What you are asked to do:
Report each line of the listing below that contains the string "ドラマ映画アニメ", copying every such line in full.

*** Begin section ***

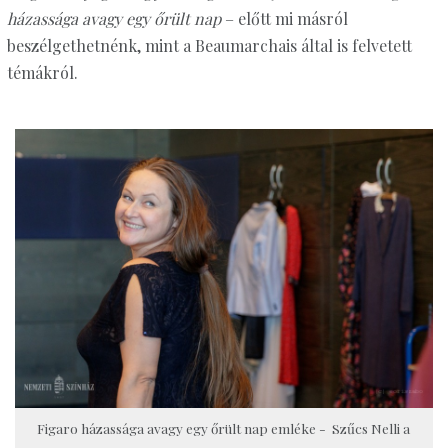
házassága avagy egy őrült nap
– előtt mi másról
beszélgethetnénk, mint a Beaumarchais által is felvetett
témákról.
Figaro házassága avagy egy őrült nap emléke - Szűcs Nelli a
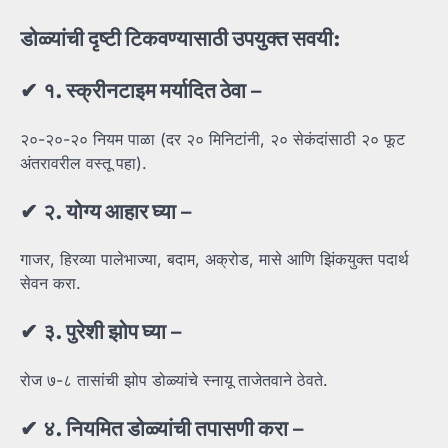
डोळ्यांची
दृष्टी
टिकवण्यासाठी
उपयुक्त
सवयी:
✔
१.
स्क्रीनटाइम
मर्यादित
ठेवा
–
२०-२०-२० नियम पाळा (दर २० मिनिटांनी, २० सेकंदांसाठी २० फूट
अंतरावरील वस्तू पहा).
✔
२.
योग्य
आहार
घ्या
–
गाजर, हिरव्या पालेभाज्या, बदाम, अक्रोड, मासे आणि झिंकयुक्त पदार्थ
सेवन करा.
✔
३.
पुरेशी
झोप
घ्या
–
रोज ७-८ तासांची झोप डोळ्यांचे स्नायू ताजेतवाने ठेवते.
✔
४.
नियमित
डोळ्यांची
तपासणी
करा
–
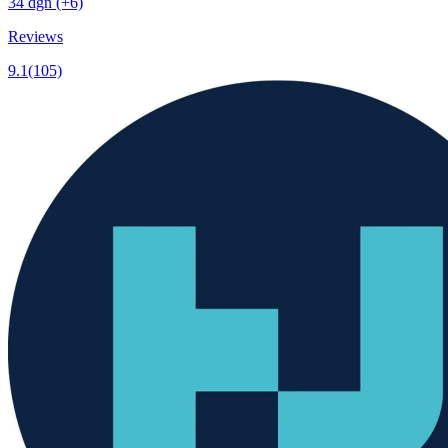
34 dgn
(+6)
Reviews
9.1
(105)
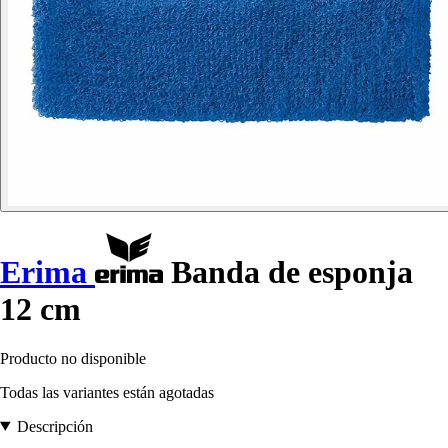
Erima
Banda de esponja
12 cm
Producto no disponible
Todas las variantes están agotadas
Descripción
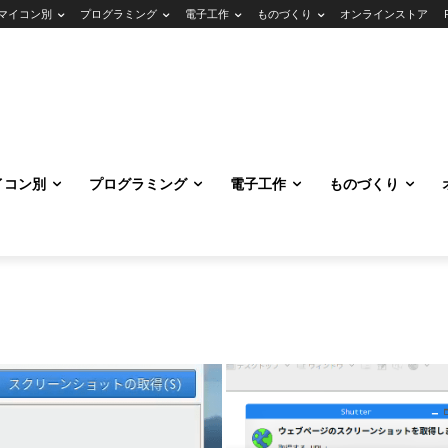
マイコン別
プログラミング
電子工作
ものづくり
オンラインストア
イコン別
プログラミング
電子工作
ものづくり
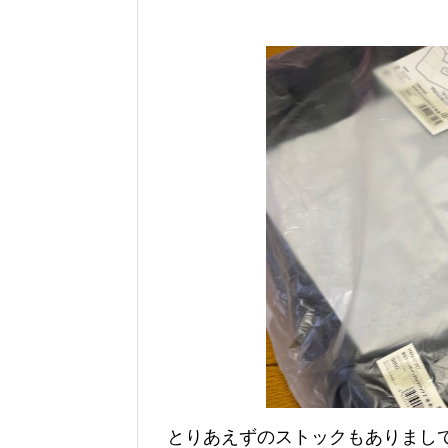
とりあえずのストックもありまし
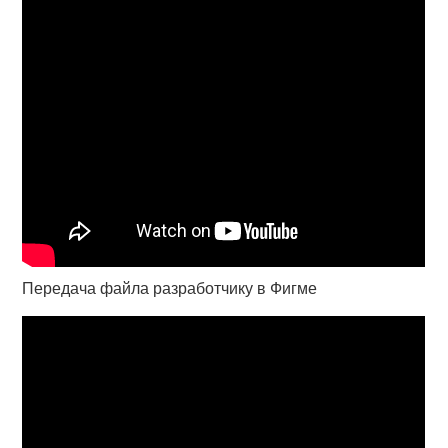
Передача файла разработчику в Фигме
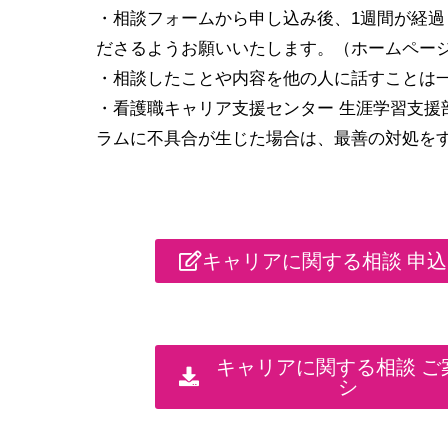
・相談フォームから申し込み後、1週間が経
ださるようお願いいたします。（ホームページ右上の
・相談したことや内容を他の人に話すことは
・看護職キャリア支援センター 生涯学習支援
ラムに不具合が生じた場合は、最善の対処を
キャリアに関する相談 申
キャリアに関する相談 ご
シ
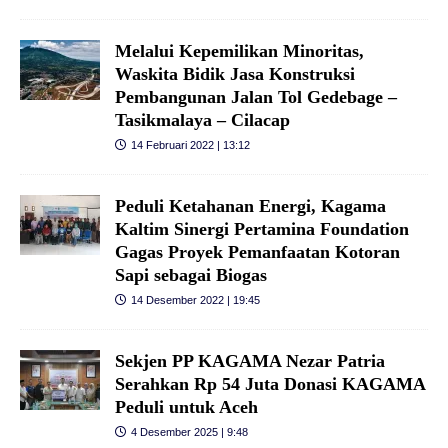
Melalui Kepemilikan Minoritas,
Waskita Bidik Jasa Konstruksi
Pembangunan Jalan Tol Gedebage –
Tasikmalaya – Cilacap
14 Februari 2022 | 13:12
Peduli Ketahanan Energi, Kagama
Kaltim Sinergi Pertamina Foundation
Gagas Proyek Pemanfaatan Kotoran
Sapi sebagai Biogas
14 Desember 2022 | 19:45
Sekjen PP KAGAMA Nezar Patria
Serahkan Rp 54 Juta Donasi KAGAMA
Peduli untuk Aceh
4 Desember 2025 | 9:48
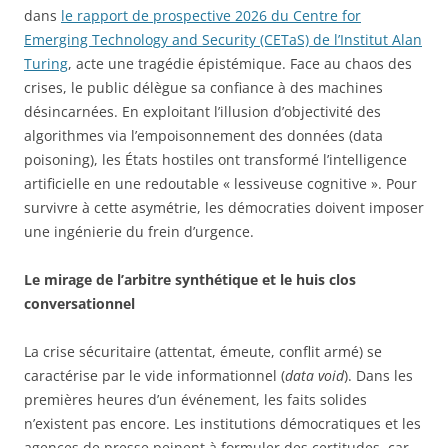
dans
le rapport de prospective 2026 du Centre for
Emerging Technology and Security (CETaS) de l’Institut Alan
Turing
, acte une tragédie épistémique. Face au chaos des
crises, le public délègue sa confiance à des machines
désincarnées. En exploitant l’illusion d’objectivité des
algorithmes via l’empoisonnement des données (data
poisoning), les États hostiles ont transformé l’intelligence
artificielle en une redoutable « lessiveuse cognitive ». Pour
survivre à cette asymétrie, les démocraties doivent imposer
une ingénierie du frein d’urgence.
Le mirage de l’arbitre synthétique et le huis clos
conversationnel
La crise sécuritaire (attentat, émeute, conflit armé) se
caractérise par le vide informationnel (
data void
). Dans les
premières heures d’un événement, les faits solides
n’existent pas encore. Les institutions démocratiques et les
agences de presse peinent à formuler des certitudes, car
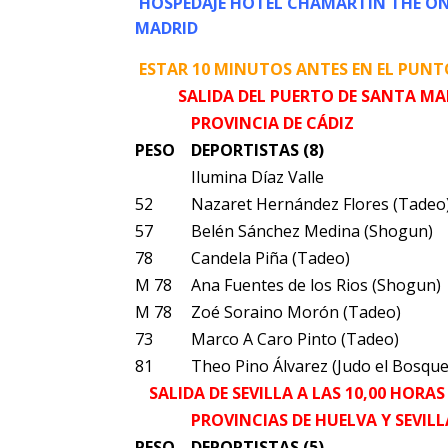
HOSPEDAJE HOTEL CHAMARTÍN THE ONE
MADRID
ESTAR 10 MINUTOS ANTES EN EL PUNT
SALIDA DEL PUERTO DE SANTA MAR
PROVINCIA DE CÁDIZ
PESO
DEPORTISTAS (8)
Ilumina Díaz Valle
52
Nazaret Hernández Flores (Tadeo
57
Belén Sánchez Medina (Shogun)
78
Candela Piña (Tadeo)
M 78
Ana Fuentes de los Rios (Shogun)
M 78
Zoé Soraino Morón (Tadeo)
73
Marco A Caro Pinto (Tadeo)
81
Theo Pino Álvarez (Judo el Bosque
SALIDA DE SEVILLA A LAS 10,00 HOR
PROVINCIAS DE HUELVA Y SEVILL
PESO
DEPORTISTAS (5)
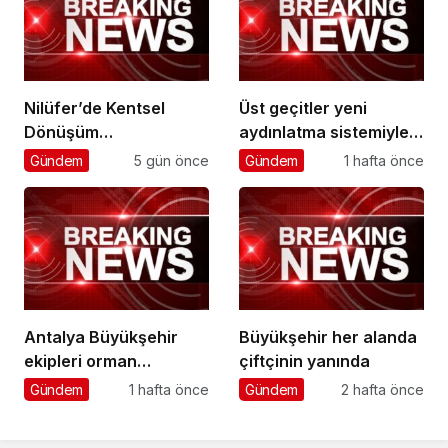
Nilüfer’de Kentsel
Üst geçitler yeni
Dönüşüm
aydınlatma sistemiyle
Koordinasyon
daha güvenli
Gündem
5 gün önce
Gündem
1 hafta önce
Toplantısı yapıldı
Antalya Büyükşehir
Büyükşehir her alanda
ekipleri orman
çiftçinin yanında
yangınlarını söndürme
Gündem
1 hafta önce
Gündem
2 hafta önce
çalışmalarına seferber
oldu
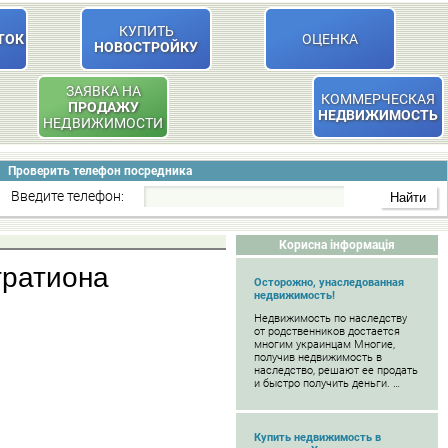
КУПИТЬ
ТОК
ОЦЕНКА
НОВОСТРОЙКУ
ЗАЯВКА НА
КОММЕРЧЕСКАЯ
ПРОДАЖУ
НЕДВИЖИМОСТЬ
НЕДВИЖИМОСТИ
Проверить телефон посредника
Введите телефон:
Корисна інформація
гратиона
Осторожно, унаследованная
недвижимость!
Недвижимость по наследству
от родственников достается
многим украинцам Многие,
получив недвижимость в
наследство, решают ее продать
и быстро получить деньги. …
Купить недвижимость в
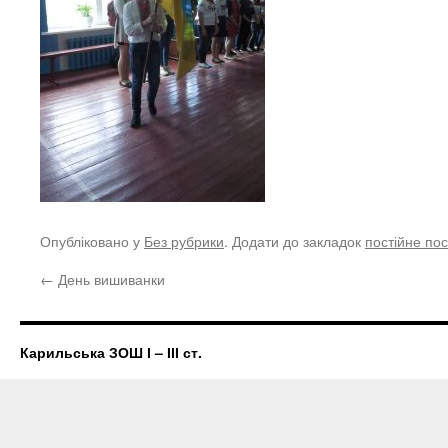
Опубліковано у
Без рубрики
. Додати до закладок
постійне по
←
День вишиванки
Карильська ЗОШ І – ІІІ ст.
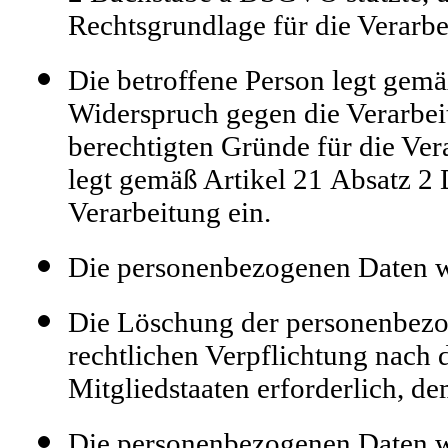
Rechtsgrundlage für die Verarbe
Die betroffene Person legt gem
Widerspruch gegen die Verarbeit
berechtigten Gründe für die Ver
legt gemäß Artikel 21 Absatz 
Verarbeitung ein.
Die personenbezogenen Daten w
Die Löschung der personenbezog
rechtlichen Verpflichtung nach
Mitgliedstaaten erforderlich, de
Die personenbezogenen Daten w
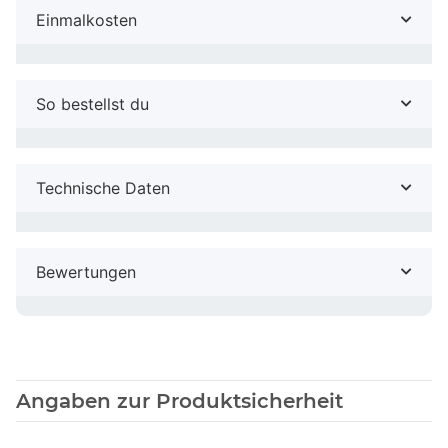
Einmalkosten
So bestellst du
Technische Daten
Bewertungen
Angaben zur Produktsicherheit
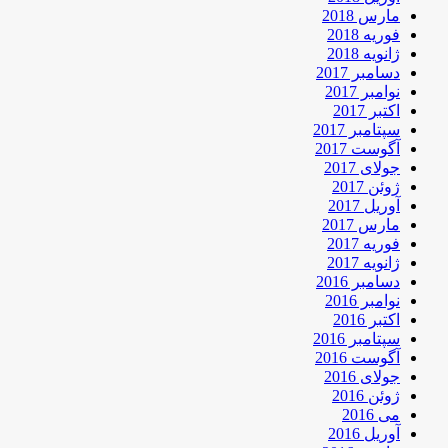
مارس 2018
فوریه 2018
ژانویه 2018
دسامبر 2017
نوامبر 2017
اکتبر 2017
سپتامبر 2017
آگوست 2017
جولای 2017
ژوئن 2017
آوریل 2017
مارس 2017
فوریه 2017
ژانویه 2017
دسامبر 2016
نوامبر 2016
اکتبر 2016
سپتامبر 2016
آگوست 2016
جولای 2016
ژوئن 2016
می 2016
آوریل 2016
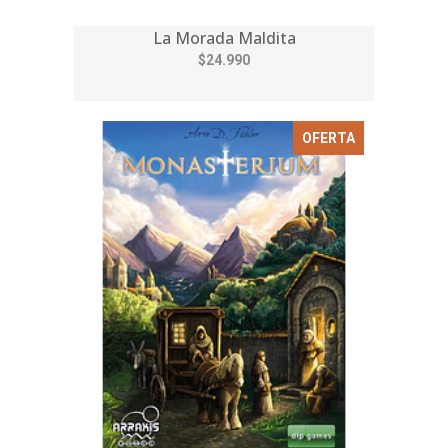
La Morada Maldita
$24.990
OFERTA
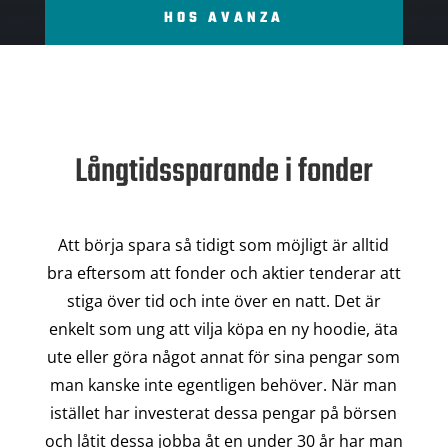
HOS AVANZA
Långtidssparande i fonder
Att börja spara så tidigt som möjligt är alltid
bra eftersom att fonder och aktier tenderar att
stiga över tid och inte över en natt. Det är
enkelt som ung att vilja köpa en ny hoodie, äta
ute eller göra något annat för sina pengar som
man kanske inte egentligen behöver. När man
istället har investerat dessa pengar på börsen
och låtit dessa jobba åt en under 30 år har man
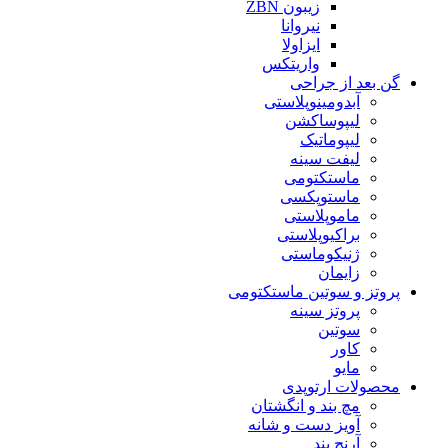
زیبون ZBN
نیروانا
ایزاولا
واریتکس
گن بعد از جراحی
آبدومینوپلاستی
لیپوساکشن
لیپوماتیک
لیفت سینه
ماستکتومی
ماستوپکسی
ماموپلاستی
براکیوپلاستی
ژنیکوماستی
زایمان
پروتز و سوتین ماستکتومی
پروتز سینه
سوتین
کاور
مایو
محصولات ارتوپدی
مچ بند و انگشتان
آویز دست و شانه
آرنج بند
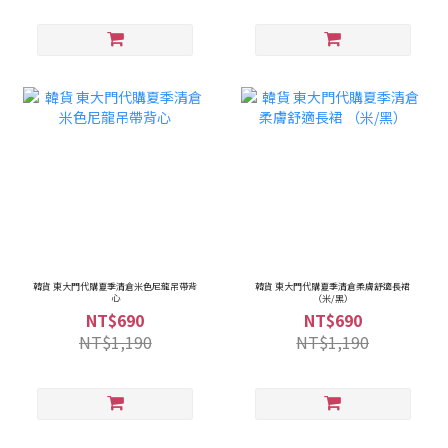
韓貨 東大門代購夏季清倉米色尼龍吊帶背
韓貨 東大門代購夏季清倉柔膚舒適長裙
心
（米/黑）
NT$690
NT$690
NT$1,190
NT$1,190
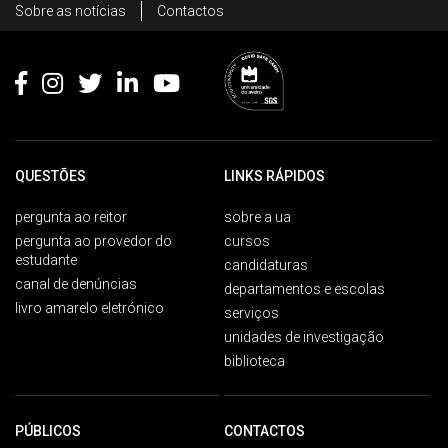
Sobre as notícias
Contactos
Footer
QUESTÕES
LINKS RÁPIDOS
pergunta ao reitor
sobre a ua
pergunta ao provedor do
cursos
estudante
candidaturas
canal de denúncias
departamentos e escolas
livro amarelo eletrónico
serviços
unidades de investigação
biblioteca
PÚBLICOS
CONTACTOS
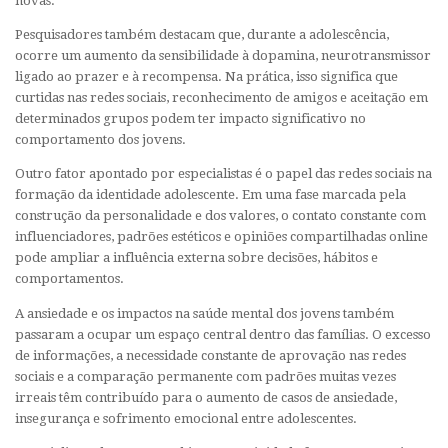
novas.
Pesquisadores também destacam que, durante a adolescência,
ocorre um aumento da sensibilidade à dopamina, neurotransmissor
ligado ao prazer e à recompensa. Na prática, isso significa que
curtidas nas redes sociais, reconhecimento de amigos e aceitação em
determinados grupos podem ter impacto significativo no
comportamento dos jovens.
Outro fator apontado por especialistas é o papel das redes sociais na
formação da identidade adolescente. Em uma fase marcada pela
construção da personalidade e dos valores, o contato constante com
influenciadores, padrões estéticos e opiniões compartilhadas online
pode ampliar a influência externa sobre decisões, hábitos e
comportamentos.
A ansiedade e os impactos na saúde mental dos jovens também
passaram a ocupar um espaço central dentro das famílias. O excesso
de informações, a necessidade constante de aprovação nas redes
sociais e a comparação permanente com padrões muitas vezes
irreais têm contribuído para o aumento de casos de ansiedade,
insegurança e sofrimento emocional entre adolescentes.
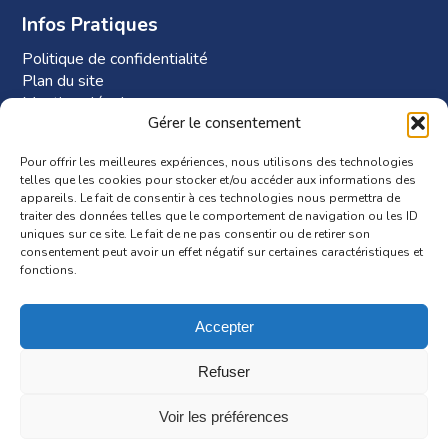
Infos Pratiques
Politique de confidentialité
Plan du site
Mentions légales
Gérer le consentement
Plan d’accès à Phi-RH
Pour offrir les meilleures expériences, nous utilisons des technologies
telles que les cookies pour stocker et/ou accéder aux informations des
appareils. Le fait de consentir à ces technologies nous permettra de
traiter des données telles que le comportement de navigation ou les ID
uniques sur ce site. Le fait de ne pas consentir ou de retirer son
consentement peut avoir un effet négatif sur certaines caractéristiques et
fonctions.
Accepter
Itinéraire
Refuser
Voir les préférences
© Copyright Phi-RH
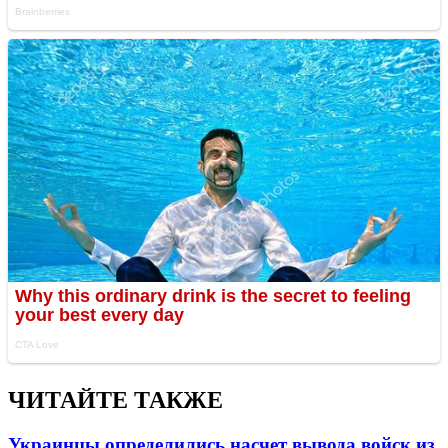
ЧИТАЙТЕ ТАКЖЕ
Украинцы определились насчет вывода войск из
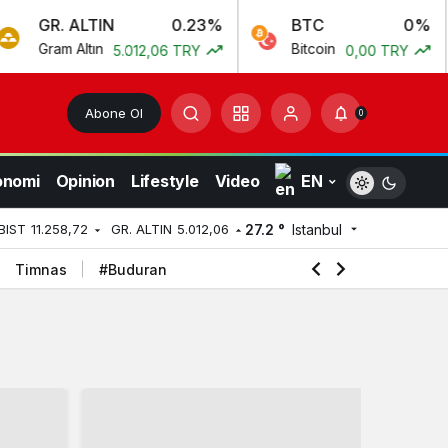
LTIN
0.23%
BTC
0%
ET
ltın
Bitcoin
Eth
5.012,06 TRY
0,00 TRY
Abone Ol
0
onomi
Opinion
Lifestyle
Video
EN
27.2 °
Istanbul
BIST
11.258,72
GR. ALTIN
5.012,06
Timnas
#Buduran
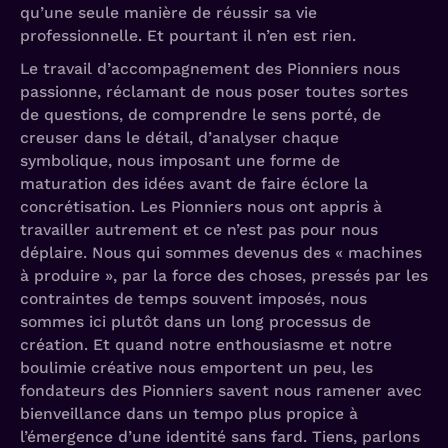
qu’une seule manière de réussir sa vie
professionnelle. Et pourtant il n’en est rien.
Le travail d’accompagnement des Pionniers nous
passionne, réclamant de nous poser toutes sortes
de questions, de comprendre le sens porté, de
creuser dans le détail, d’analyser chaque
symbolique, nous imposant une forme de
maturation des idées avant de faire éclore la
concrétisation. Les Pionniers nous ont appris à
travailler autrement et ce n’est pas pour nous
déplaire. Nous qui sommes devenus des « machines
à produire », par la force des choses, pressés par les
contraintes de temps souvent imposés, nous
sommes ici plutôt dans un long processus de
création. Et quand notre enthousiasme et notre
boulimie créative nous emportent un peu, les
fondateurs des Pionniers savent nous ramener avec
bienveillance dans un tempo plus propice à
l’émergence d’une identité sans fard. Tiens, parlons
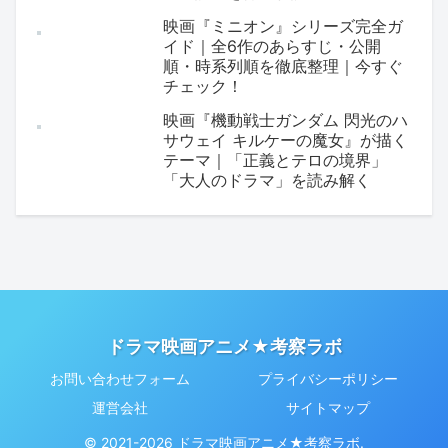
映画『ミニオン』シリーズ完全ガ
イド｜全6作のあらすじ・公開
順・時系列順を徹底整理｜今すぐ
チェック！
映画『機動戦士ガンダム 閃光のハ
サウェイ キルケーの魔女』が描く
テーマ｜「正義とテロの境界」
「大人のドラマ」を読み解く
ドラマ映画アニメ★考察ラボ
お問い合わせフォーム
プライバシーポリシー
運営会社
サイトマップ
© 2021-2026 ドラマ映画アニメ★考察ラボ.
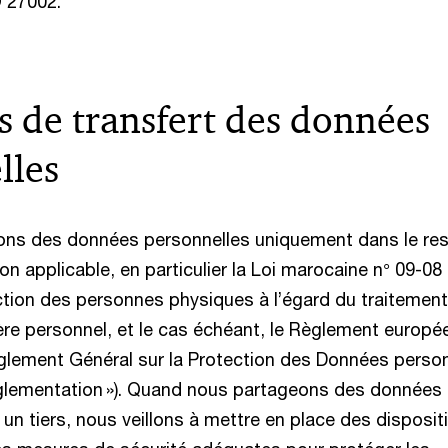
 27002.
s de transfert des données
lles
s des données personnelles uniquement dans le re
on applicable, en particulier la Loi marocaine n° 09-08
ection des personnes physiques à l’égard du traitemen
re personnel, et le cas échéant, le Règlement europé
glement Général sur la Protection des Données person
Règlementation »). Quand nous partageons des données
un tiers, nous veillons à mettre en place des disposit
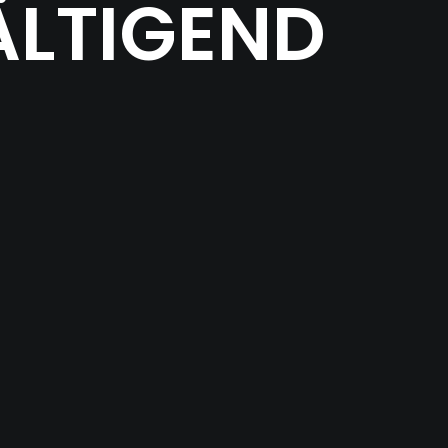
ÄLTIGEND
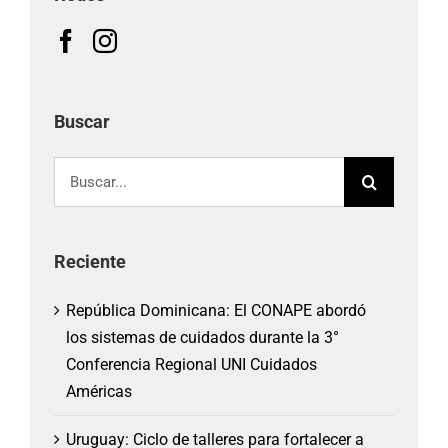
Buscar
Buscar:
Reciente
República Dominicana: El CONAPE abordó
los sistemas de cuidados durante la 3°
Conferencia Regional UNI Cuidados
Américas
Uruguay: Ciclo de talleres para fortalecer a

*** End section ***

Answer space:
ドラマ映画アニメ★考察ラボ
© 2021-2026 ドラマ映画アニメ★考察ラボ.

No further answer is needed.